Who led the qualities' plunge into tabloid format? Who hired Spanish designers to add an Iberian sheen? Who finally used the technology to launch a fast-read little brother called the i? Who put Views in the middle, then took them out again? The Independent's wheezes haven't always succeeded, but they have always sought to explore and exploit the possibilities of print.

So the first thing Chris Blackhurst noticed when he took over from Simon Kelner was his paper's relative invisibility on newsstands – thus that great red masthead. And the first thing that research told him was that those big, central blocks of comment didn't get read – thus their dispersal. Will it all work? If ingenuity and sweat from a total daily, Sunday and digital staff of 175 (under a third of its immediate rivals) is any guide, then the force should be with them. What's rather more complex, though, is the strategy behind Alexander Lebedev's benevolent subsidies.
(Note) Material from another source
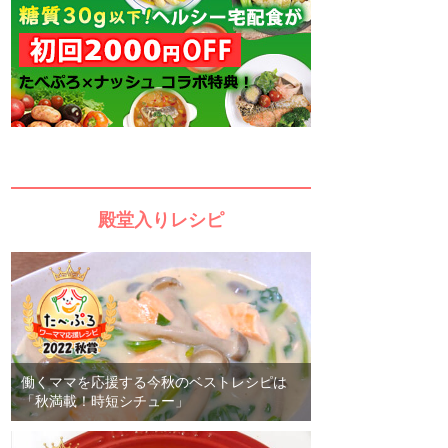
殿堂入りレシピ
働くママを応援する今秋のベストレシピは
「秋満載！時短シチュー」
The Indy isn't just getting a newsprint makeover; an online one is imminent, too. When that breaks, there'll be a modest paywall for overseas customers, while 25,000 foreign print copies are axed completely and bulk free giveaway copies (over 100,000 in total together) are cut down to size. Take that massive padding away and the Indy would only be selling 70,588 at full rate in September against the i's 184,000. Under Lebedev ownership, meanwhile, the free Evening Standard distributes 750,000 every weekday.

What's plan B? Carry on pounding on every front? Hail triumph if and when the i picks up enough shared advertising with the Indy to bring overall profitability closer? Turn the Saturday Indy plus Independent on Sunday into two big fat weekend warriors and let the i soldier on alone through the week? (A gambit perhaps already signalled by loading most of the Indy's old bulks over to the i, so prospectively pushing its headline sale towards 250,000, and leaving the Daily Blackhurst to survive on 95,000 or so).

But watch this space. There are plenty of shrewd planners (such as Andrew Mullins) in Lebedev's back office and plenty of talented front-of-house journalists who'll keep plugging and changing away. Some of them even see a future as the only left-of-centre print paper still hanging on if the Guardian eventually goes all-digital. Another 25 years? Another 10 editors? You wouldn't totally bet against it, on a paper that somehow refuses to die.